April 9, 2009 – Duke D’Mond (The Barron Knights) was bornRichard Palmer on February 25th 1943 in Dunstable, Bedfordshire, England.
At 18 he became an original member and lead singer for 46 years with the The Barron Knights, from which he retired from performing in 2005 after a bad fall.
D’Mond started out as an apprentice at the printing firm where his father worked and, despite having no stage experience, was successful when the band auditioned him for a lead singer position in 1961. Soon after, he adopted his stage name. D’Mond provided the vocal quality for the band, as well as acting as a deadpan straight man for many of their onstage comedy routines.
The Barron Knights, a British humorous pop group, was originally formed in 1959 as The Knights of the Round Table, they became the Barron Knights on October 5th 1960.
They started out as a straight pop group, and spent a couple of years touring and playing in English dance halls before making their way to Hamburg, Germany. Bill Wyman, later of the Rolling Stones, has written that the Barron Knights were the first group he saw with an electric bass, at a performance in Aylesbury in July 1961, inspiring him to take up the instrument. In 1963, at the invitation of Brian Epstein, they were one of the support acts on The Beatles’ Christmas shows at the Finsbury Park Astoria in London, and later became one of the few acts to tour with both the Beatles and the Rolling Stones.

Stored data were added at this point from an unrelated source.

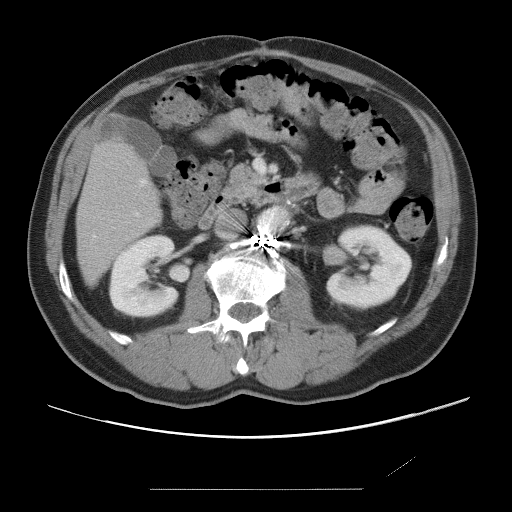
Contrast-enhanced abdominal CT, one axial slice; position 24 of 87 along the scan axis; 120 kVp; intravenous contrast given; soft-tissue window (W 400 / L 40 HU); 5 mm slice thickness; 512 × 512 image matrix, field of view 406 × 406 mm. Case-level facts recorded for this patient, not image findings: patient: male, age 36 years at operation; diagnosis: colorectal cancer liver metastases, imaged before liver resection; multiple liver metastases: yes; largest metastasis: 1.1 cm.
Annotated regions visible in this slice (expert manual segmentation):
- hepatic veins: bounding box [x1, y1, x2, y2] px = [93, 179, 146, 238]
- liver: [77, 143, 157, 281]
- planned liver remnant (the part of the liver to remain after resection): [77, 143, 157, 281]
- portal vein (with intrahepatic branches): [135, 213, 139, 216]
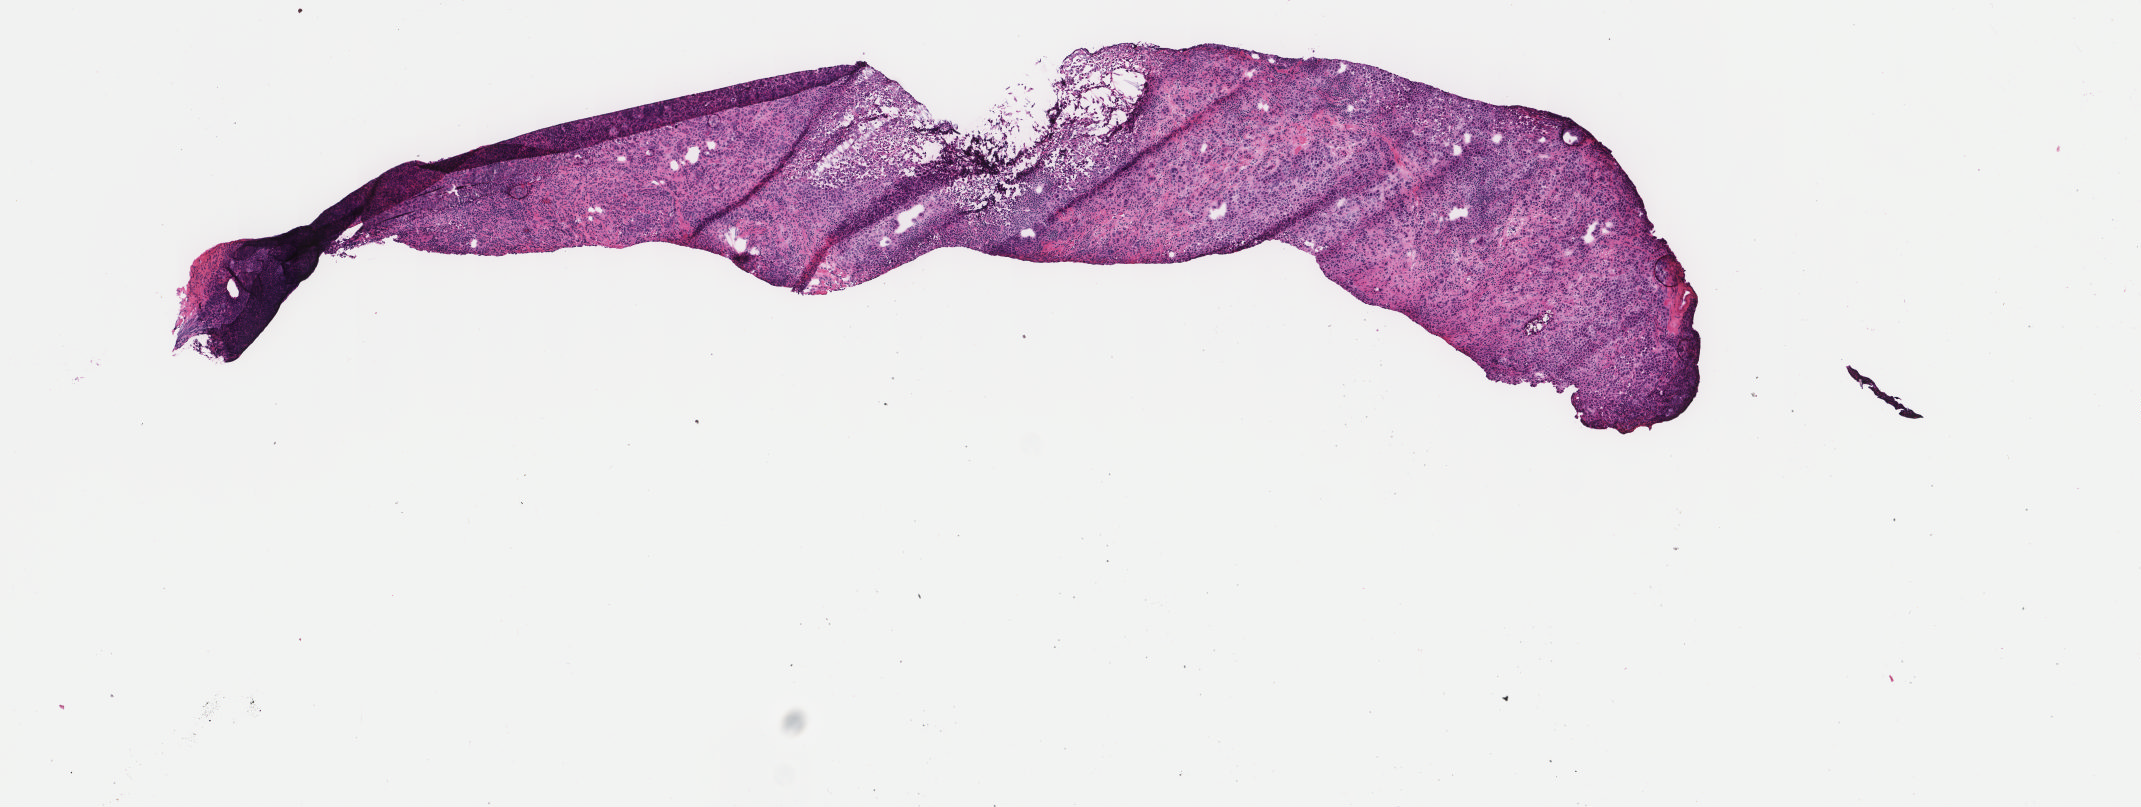
H&E whole-slide image — shown as a low-resolution overview of the whole scanned area (about 8.5 x 3.2 mm); frozen section from the top of the tissue portion; sample: primary tumour, breast. Female, age 50 years at initial diagnosis.
Pathologic diagnosis: Infiltrating duct and lobular carcinoma.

They first came to fame in 1964 with the number “Call Up the Groups” (Parts 1 and 2). It overcame copyright restrictions and parodied a number of the leading pop groups of the time including the Searchers, Freddie and the Dreamers, the Dave Clark Five, the Bachelors, the Rolling Stones, and the Beatles. The song imagined the various artists singing about being conscripted, or “called up” into the British Army, although actual conscription had ended in 1960.

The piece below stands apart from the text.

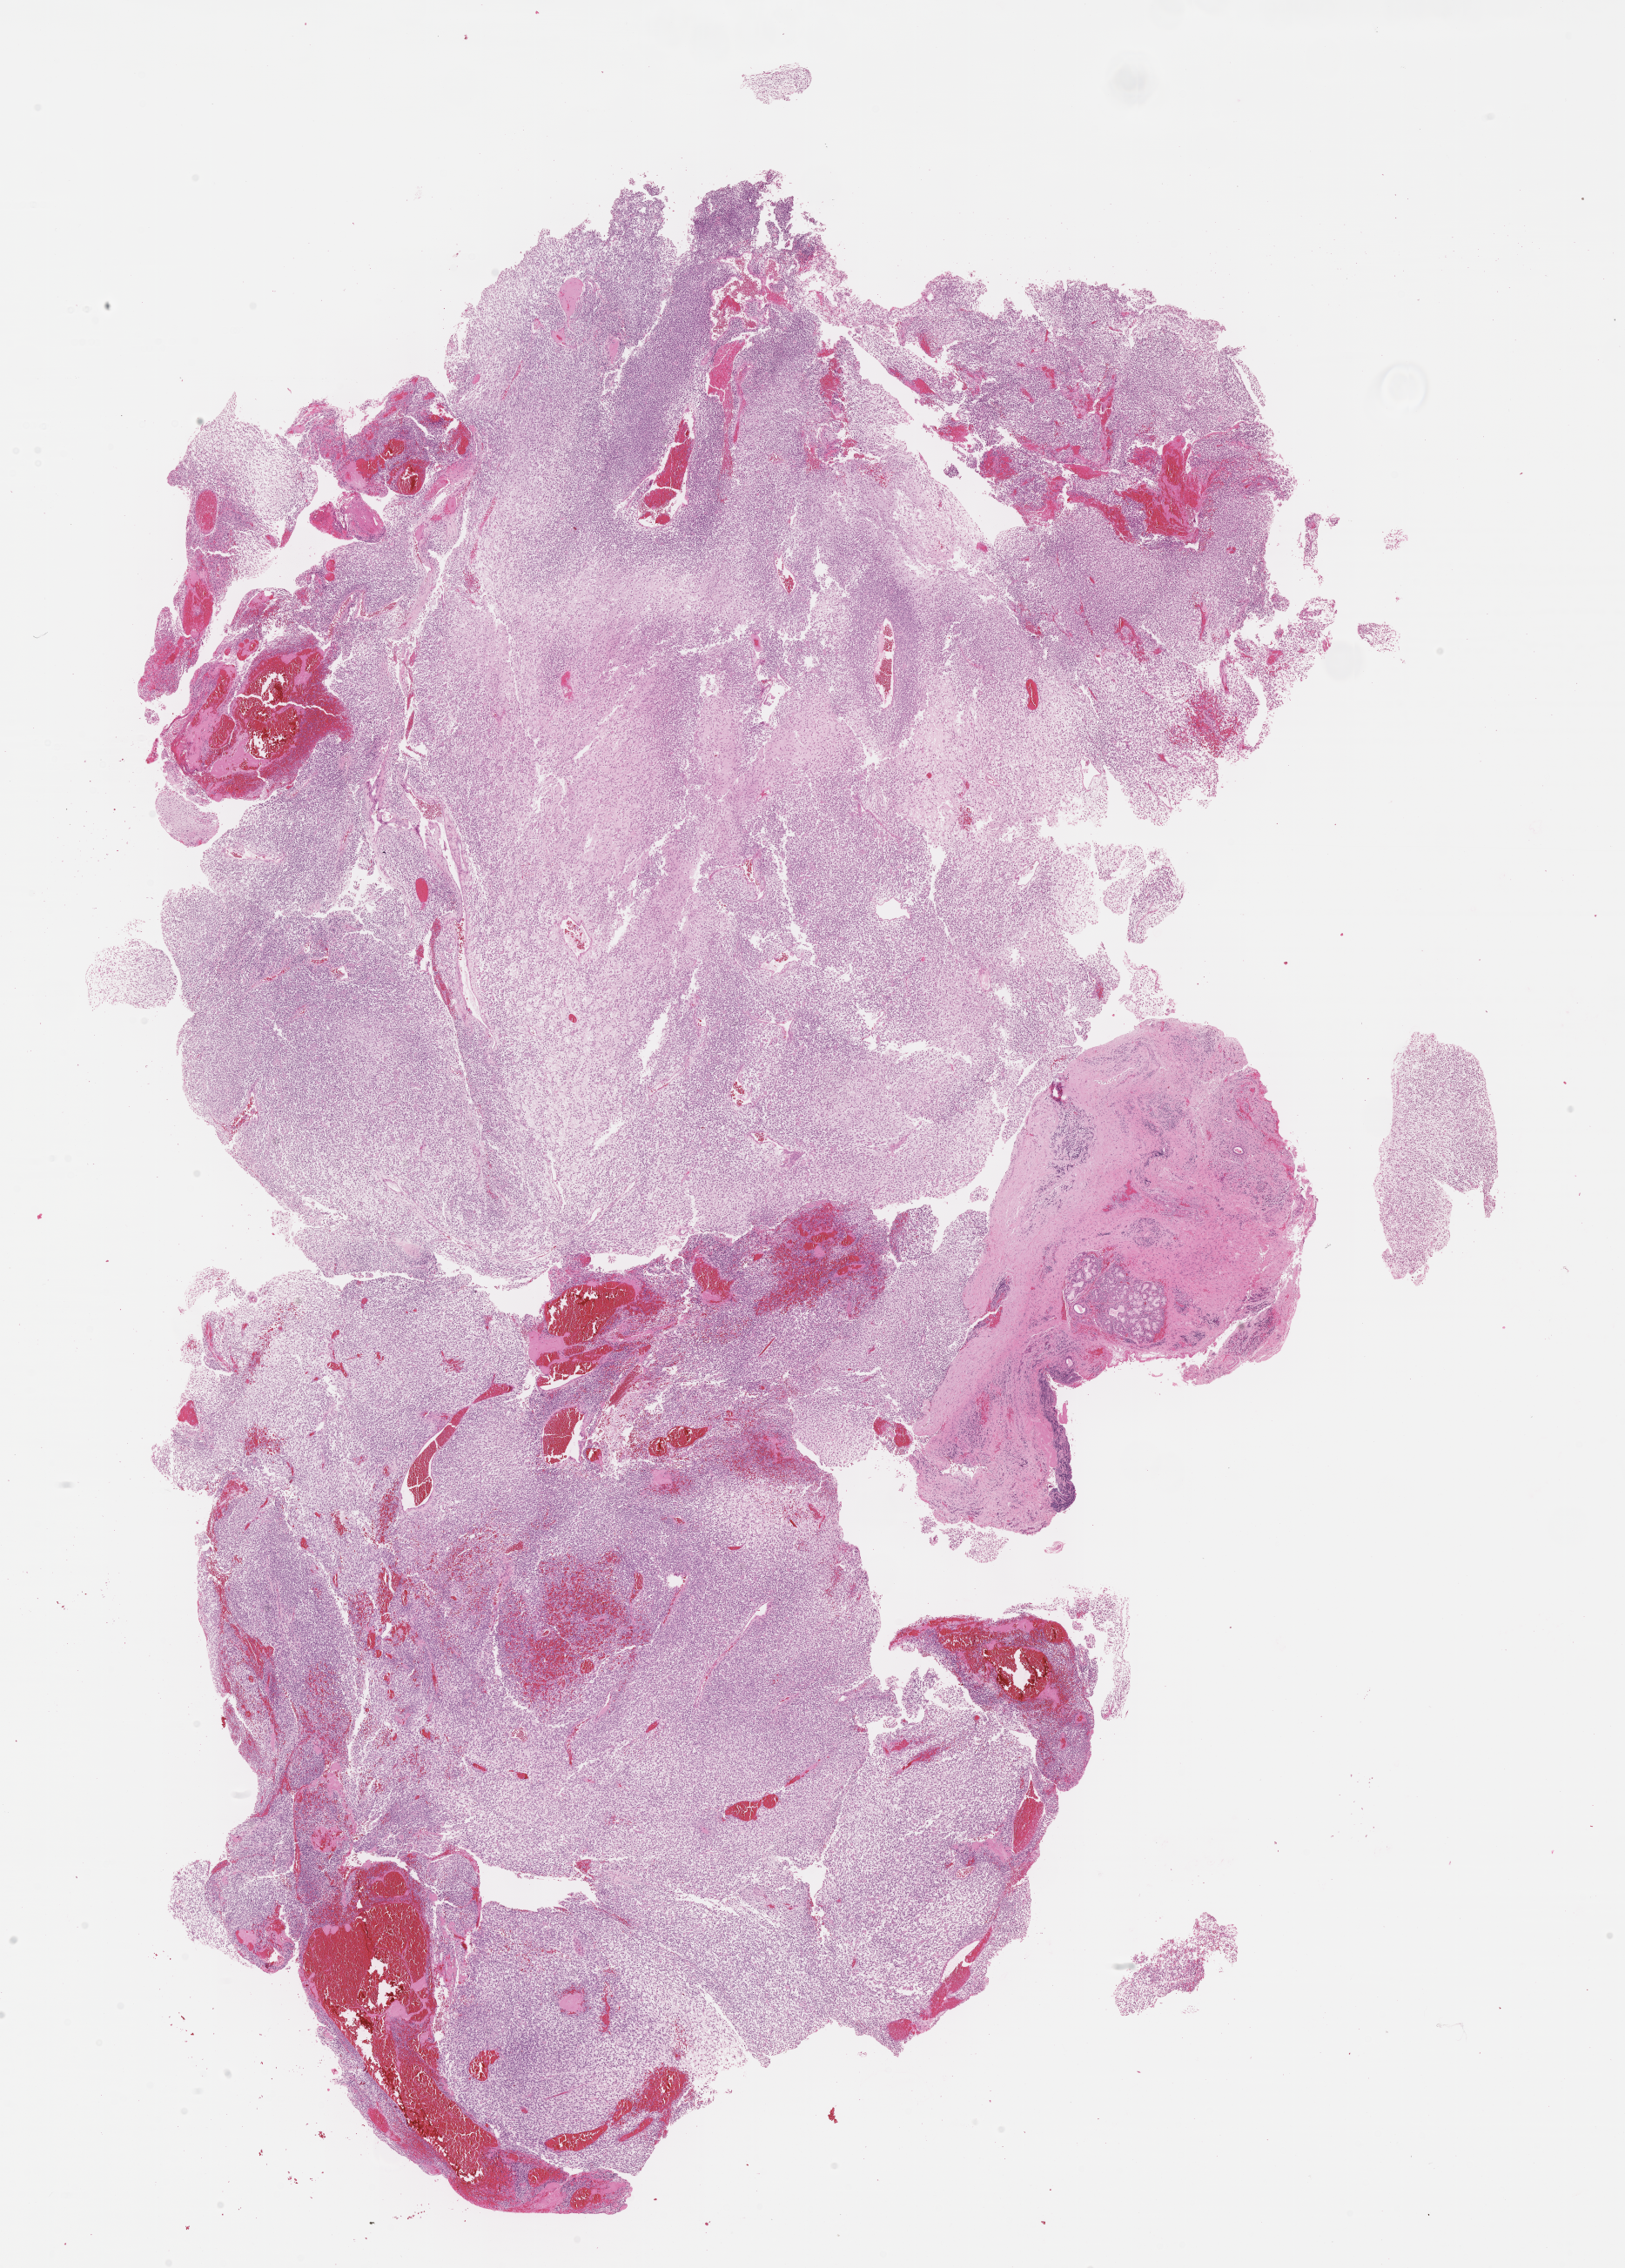
Digitized haematoxylin and eosin-stained section of tumor tissue — low-resolution overview of the scanned area, about 15.1 x 21.1 mm; formalin-fixed, paraffin-embedded (FFPE) tissue; site: nasopharynx-left. Male patient, age at diagnosis 11.1 years.
Diagnosis: rhabdomyosarcoma; histological classification: embryonal rhabdomyosarcoma.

The single climbed to number 3 in the UK Singles Chart. As an example, the song “Bits and Pieces” by The Dave Clark Five was parodied as “Boots and Blisters”. They then followed this parody theme with two more hit singles “Pop Go the Workers” (1965) and “Merrie Gentle Pops” (1966), while continuing to work the cabaret circuit, as they do internationally to this day.

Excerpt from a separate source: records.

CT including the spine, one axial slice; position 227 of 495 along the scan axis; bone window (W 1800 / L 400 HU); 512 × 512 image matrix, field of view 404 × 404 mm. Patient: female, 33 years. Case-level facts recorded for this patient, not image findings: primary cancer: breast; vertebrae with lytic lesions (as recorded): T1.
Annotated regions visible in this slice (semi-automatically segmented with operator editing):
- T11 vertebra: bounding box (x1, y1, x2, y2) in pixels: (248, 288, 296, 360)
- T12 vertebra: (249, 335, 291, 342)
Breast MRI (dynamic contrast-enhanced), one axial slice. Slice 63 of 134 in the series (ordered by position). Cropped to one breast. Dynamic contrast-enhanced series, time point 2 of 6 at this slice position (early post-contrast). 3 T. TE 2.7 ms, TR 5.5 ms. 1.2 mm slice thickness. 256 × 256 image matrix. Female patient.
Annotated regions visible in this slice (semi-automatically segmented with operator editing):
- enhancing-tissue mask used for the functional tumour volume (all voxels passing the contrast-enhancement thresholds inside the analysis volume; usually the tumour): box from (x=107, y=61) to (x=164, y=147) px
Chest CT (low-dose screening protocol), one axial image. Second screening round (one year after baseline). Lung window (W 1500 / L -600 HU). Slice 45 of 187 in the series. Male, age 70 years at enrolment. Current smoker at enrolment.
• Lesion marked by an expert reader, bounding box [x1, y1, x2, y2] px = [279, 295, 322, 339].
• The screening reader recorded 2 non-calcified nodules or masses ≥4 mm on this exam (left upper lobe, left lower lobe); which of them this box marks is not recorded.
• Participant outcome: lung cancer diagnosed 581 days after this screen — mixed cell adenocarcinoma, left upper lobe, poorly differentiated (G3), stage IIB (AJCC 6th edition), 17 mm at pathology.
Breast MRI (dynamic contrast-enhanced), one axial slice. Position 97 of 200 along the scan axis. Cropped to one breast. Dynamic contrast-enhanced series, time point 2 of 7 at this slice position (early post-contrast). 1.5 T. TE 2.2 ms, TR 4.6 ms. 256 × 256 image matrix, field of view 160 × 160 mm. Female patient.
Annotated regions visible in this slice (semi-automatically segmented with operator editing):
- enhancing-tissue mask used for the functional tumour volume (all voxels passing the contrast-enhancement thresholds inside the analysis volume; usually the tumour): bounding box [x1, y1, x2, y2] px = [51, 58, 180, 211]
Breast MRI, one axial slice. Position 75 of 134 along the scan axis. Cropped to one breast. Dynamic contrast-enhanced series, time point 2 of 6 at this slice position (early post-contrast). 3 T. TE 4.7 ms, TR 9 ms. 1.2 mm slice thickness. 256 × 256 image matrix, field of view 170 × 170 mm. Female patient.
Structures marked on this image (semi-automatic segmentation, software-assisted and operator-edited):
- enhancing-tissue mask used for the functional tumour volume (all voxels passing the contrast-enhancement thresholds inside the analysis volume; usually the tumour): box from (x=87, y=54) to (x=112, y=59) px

In 1967, the group released the single “Lazy Fat People”, a satirical song written by Pete Townshend of The Who. In 1974 they toured South Africa with Petula Clark. By 1977 CBS Records had signed the group, bringing a resurgence in popularity, with “Live in Trouble” reaching number 7 in the UK Singles Chart. It was their first hit for over nine years. “Angelo” was just one song parodied on “Live in Trouble”. Their 1978 release “A Taste of Aggro”, which parodied “Rivers of Babylon”, “Matchstalk Men and Matchstalk Cats and Dogs” and “The Smurf Song”, became the group’s biggest hit with sales of over one million, reaching number 3 in the UK chart.
They achieved four other UK hit singles in the 1960s and 1970s but their only US Billboard Hot 100 charted single, “The Topical Song”, was another comedic parody written by the American poet Robert Spring White. Based upon Supertramp’s “The Logical Song”, White, who also took the 1980 American Song Festival award in the folk category for “Where Does The River Go”, confined his humorous lyric compositions for the Barron Knights.
The group also produced Christmas specials on Channel 4 Television in 1983 and 1984 which continued to be repeated throughout the decade, a mix of sketches and songs with a comedy backbone for which the group brought in comedy writer Barry Faulkner (Grumbleweeds, Tom O’Connor, Week Ending, Russ Abbot’s Madhouse) to write sketches and links. In 1986, they sang a parody of the Jimmy Dean song “Big Bad John”, called “Big Bad Bond”. It was a tongue-in-cheek reference to the Australian entrepreneur Alan Bond and his involvement in Australia’s victory in the 1983 America’s Cup. The single was released by WEA, and had “The Loan Arranger” on the B-side, both taken from their album California Girls.
They toured with the Beatles, the Rolling Stones, Pet Clarke and others. Of their many humorous songs recorded, they achieved 14 chart hits, including “Come to the Dance”, “Pop Go the Workers”, “Merry Gentle Pops”, “Live in Trouble”, “The Topical Song”, “A Taste of Aggro” and their first and best known hit 1964’s “Call Up The Groups”, written in response to the end of national service in the UK.
Duke D’Mond was rushed to a hospital in Oxford with internal bleeding, then went into a coma before having a severe heart attack and developing pneumonia. He died on April 9, 2009 at the age of 66.